Research Project 1 - The pregnancy ImmunOME

  • Funded by National Institutes of Health (NIH)
  • Total publications:0 publications

Grant number: 5U19AI167899-03

Grant search

Key facts

  • Disease

    COVID-19

  • Start & end year

    2022
    2027

  • Known Financial Commitments (USD)

    $669,960

  • Funder

    National Institutes of Health (NIH)

  • Principal Investigator

    Andrea Edlow

  • Research Location

    United States of America

  • Lead Research Institution

    MASSACHUSETTS INSTITUTE OF TECHNOLOGY

  • Research Priority Alignment

    N/A

  • Research Category

    Pathogen: natural history, transmission and diagnostics

  • Research Subcategory

    Immunity

  • Special Interest Tags

    N/A

  • Study Type

    Clinical

  • Clinical Trial Details

    Not applicable

  • Broad Policy Alignment

    Pending

  • Age Group

    Unspecified

  • Vulnerable Population

    Pregnant women

  • Occupations of Interest

    Unspecified

Abstract

Project 1: Summary The COVID-19 pandemic has revolutionized our ability to decode the rules of maternal immunity.

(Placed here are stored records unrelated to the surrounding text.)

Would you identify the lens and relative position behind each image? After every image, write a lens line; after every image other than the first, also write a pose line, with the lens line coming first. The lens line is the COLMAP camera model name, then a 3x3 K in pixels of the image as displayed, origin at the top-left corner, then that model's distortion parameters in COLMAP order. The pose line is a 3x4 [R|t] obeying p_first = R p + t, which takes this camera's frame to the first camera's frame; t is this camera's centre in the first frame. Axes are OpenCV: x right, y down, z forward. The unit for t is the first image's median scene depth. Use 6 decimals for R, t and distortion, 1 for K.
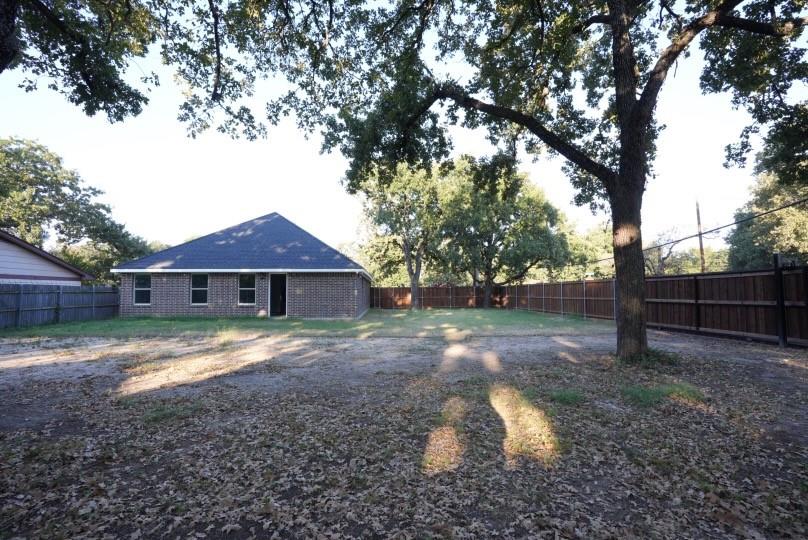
lens RADIAL K [[376.8, 0, 404.0], [0, 376.8, 270.0], [0, 0, 1]] dist [-0.054129, 0.025674]
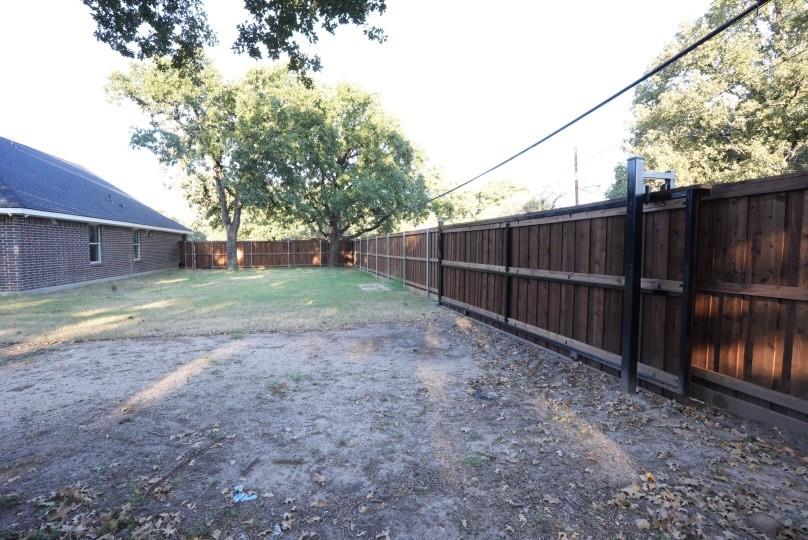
lens RADIAL K [[376.8, 0, 404.0], [0, 376.8, 270.0], [0, 0, 1]] dist [-0.054129, 0.025674]
pose [[0.977150, -0.009680, 0.212330, 0.492432], [-0.016053, 0.992748, 0.119134, 0.021639], [-0.211944, -0.119821, 0.969909, 0.466330]]
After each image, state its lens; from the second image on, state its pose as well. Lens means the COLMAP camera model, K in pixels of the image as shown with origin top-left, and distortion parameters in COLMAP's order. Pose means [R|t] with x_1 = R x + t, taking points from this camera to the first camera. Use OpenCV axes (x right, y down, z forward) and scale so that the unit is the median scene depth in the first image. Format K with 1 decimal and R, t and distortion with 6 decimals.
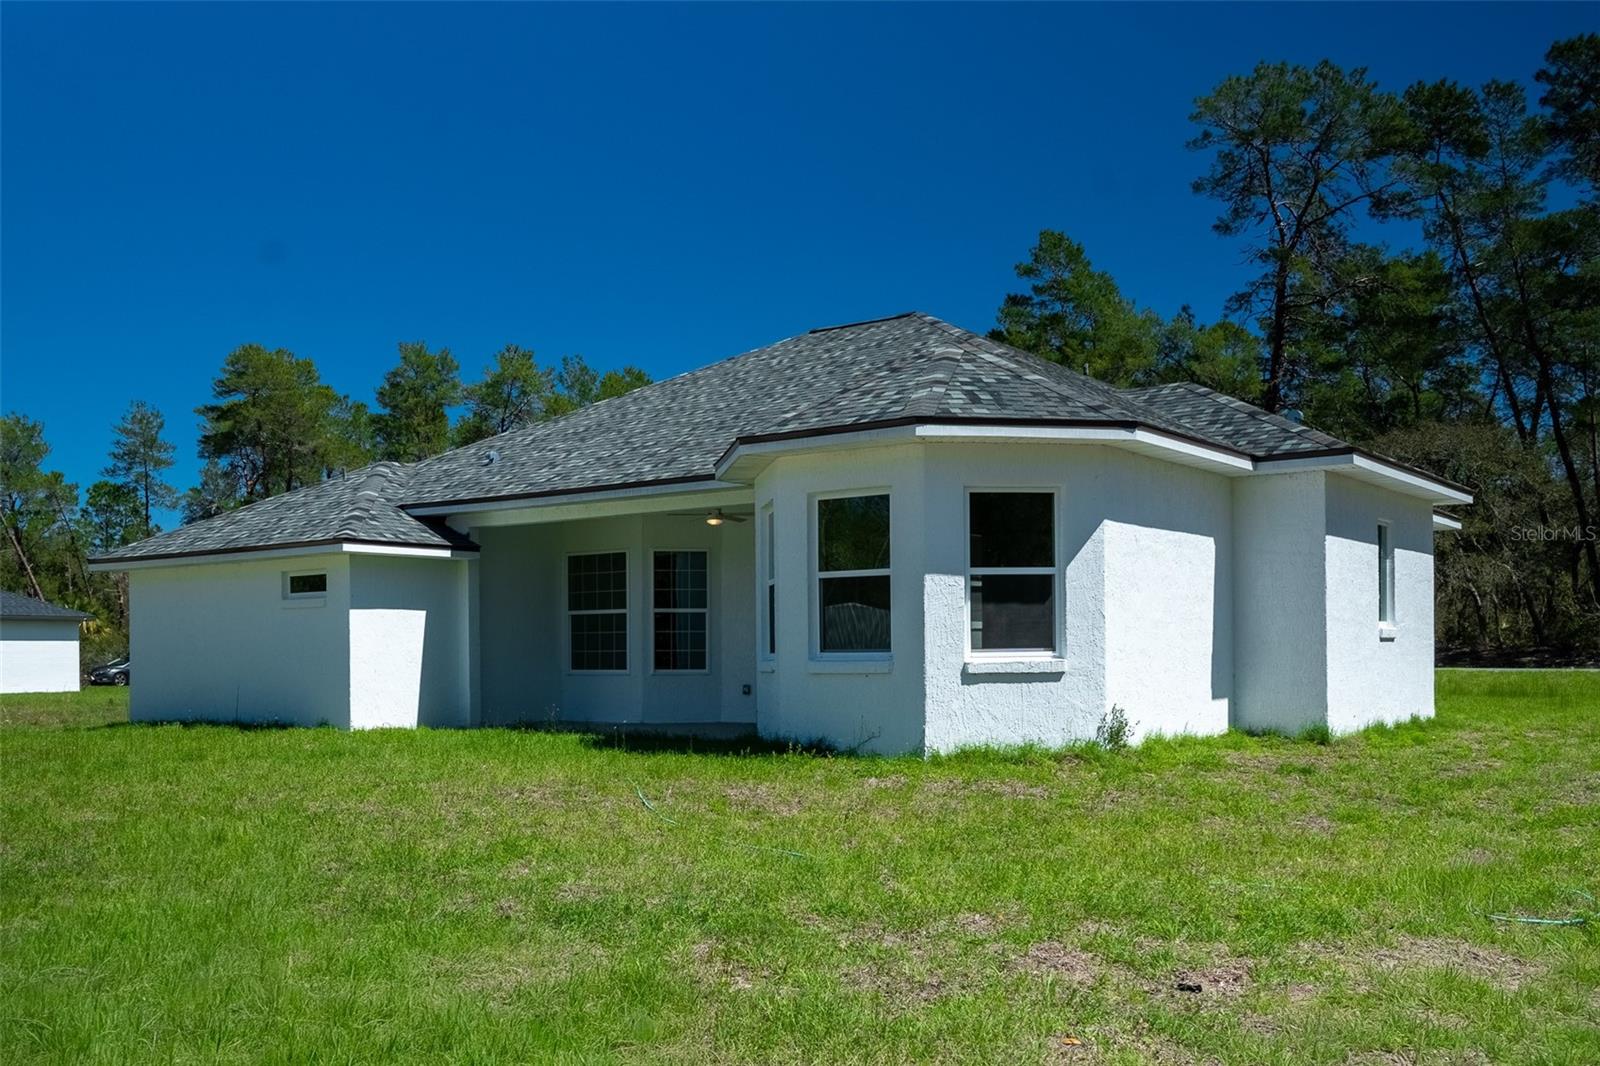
lens RADIAL K [[1382.7, 0, 810.6], [0, 1382.7, 524.3], [0, 0, 1]] dist [-0.018688, -0.011595]
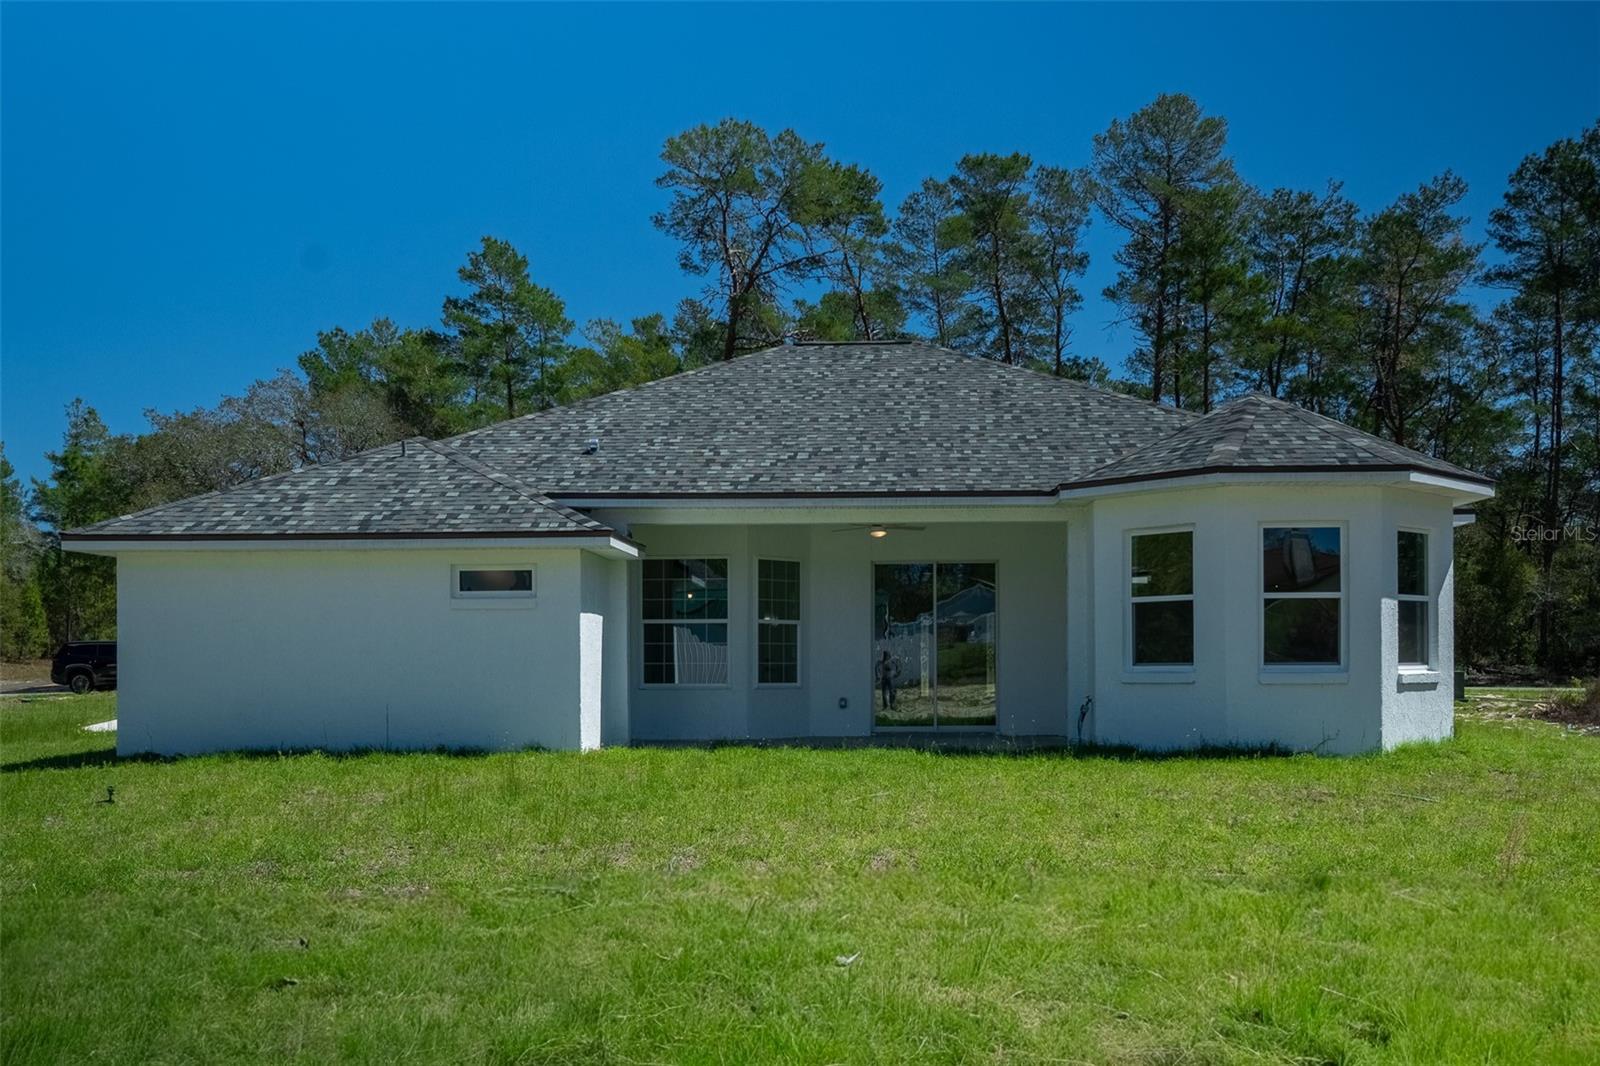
lens RADIAL K [[1382.7, 0, 806.5], [0, 1382.7, 542.6], [0, 0, 1]] dist [-0.018688, -0.011595]
pose [[0.845139, 0.051700, 0.532040, -0.647201], [-0.052988, 0.998512, -0.012859, 0.020151], [-0.531914, -0.017324, 0.846621, 0.186642]]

There is a significant gap in knowledge regarding innate and adaptive immune responses over the course of pregnancy and how trimester-specific perturbations in the maternal immunological signature might manifest in attributable risk or benefit to the maternal-fetal dyad. The COVID-19 vaccines and their real-world use by pregnant women present a unique opportunity to define the baseline, trimester-specific immune signature, and to examine the maternal immune response after in vivo perturbation with both de novo (never before seen by the immune system) and recall (boosted responses such as influenza and pertussis) vaccines across the trimesters of pregnancy. In Project 1 in the Maternal 'Omics to Maximize Immunity (MOMi) consortium, we propose to apply a multi-'OMICs approach to deeply and comprehensively capture shifts in the maternal immune response before and after maternal immunization across pregnancy. We will profile maternal peripheral blood mononuclear cells, plasma, placental cell isolates, and stool from pre- and post-maternal vaccination, using single cell RNA-Seq (scRNA-Seq), Assay for Transposase-Accessible Chromatin with high-throughput sequencing (scATAC-Seq), Cellular Indexing of Transcriptomes and Epitopes by Sequencing (scCITE-Seq), proteomics, metabolomics, and metagenomics, and integrate all data through the Data Management and Analysis Core (DMAC). In collaboration with Project 2, the ultimate goal is to define maternal immunity longitudinally across pregnancy trimesters in the normal baseline and vaccinated state, in order to build the most comprehensive Pregnancy Immune Atlas of innate and adaptive immune profiling across the maternal-fetal dyad. We will examine how the cellular transcriptome, microbiome, metabolome, and proteome shifts over the course of pregnancy, and how they are modified in response to different vaccine platforms (mRNA, adenovirus, adjuvanted protein) and types (de novo versus recall), providing a unique opportunity to profile the maternal immune response with unprecedented resolution. This detailed map of pregnancy immunity will generate critical data to open previously unrecognized therapeutic windows in this unusual and understudied area of human immunology.